WHAT IS EXPECTED:
Nothing outside the range is wanted. Repeat exactly the lines below from the one with "электронного машиностроения (МИЭМ)." through the one with "Design by Kchtv".
EXTRACTED DATA section start
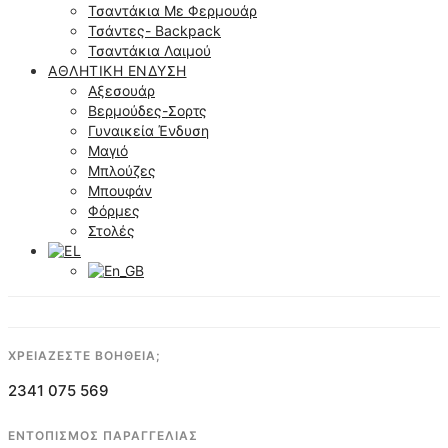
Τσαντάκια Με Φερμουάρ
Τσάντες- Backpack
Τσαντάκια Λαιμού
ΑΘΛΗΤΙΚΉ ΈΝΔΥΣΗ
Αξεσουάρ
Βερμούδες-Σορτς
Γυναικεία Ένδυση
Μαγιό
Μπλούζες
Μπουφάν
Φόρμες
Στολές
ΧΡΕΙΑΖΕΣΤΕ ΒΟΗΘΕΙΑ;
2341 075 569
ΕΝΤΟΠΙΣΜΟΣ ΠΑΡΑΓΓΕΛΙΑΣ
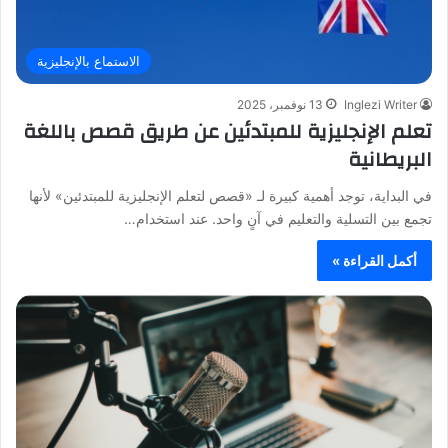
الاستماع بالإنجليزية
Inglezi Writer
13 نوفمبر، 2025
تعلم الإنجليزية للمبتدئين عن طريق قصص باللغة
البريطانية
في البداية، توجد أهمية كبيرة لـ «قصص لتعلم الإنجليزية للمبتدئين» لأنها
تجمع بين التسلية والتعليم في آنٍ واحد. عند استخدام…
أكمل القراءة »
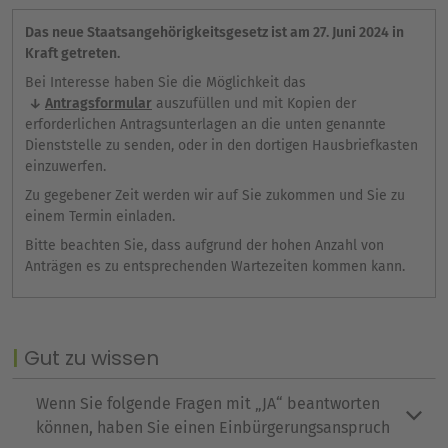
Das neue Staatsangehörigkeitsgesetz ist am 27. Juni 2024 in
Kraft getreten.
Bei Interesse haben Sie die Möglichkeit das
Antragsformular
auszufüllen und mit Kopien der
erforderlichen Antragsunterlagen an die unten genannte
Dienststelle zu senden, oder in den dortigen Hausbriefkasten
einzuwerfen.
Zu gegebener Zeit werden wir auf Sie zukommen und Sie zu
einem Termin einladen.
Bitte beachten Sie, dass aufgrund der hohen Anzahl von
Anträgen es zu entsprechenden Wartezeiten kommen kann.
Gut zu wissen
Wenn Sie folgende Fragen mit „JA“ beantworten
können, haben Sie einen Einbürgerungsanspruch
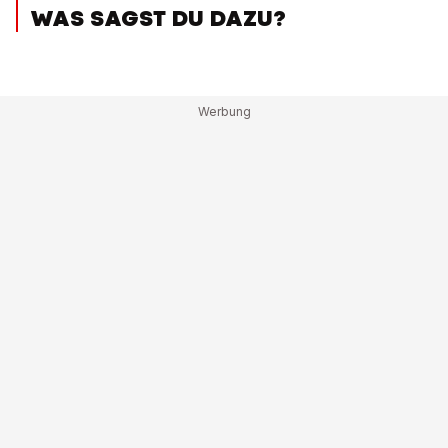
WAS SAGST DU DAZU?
EXTRACTED DATA section end
EXTRACTED DATA section start
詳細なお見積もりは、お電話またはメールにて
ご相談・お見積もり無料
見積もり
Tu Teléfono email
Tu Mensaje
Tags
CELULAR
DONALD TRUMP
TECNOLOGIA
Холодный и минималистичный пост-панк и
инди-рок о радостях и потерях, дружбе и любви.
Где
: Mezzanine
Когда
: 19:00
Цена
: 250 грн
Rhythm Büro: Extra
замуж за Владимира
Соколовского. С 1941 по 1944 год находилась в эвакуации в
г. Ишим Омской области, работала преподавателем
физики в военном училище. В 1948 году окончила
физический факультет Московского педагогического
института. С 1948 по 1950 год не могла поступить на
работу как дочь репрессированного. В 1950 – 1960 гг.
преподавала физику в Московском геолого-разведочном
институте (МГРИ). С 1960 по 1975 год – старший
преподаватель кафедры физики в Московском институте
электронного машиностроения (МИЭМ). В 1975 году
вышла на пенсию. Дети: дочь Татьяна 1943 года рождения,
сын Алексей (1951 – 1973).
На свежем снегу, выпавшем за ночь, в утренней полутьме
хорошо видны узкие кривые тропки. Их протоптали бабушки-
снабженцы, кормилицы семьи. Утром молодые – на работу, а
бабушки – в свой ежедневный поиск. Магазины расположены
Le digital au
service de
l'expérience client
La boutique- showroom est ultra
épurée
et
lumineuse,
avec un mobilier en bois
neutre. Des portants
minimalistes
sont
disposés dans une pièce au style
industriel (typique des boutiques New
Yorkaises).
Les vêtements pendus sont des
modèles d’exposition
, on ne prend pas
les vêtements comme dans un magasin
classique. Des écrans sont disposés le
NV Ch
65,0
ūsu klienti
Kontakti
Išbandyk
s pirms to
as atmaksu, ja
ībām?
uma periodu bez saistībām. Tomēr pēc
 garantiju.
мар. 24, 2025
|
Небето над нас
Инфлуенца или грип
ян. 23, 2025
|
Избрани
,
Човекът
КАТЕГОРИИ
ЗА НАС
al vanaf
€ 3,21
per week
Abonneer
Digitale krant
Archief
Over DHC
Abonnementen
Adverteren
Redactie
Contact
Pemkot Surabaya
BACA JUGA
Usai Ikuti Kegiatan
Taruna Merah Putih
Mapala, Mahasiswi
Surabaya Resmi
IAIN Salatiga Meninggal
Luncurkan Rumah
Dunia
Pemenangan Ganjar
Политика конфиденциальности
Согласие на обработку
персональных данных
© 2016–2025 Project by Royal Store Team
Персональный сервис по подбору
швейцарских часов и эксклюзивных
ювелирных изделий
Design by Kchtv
EXTRACTED DATA section end
REPLY:
электронного машиностроения (МИЭМ). В 1975 году
вышла на пенсию. Дети: дочь Татьяна 1943 года рождения,
сын Алексей (1951 – 1973).
На свежем снегу, выпавшем за ночь, в утренней полутьме
хорошо видны узкие кривые тропки. Их протоптали бабушки-
снабженцы, кормилицы семьи. Утром молодые – на работу, а
бабушки – в свой ежедневный поиск. Магазины расположены
Le digital au
service de
l'expérience client
La boutique- showroom est ultra
épurée
et
lumineuse,
avec un mobilier en bois
neutre. Des portants
minimalistes
sont
disposés dans une pièce au style
industriel (typique des boutiques New
Yorkaises).
Les vêtements pendus sont des
modèles d’exposition
, on ne prend pas
les vêtements comme dans un magasin
classique. Des écrans sont disposés le
NV Ch
65,0
ūsu klienti
Kontakti
Išbandyk
s pirms to
as atmaksu, ja
ībām?
uma periodu bez saistībām. Tomēr pēc
 garantiju.
мар. 24, 2025
|
Небето над нас
Инфлуенца или грип
ян. 23, 2025
|
Избрани
,
Човекът
КАТЕГОРИИ
ЗА НАС
al vanaf
€ 3,21
per week
Abonneer
Digitale krant
Archief
Over DHC
Abonnementen
Adverteren
Redactie
Contact
Pemkot Surabaya
BACA JUGA
Usai Ikuti Kegiatan
Taruna Merah Putih
Mapala, Mahasiswi
Surabaya Resmi
IAIN Salatiga Meninggal
Luncurkan Rumah
Dunia
Pemenangan Ganjar
Политика конфиденциальности
Согласие на обработку
персональных данных
© 2016–2025 Project by Royal Store Team
Персональный сервис по подбору
швейцарских часов и эксклюзивных
ювелирных изделий
Design by Kchtv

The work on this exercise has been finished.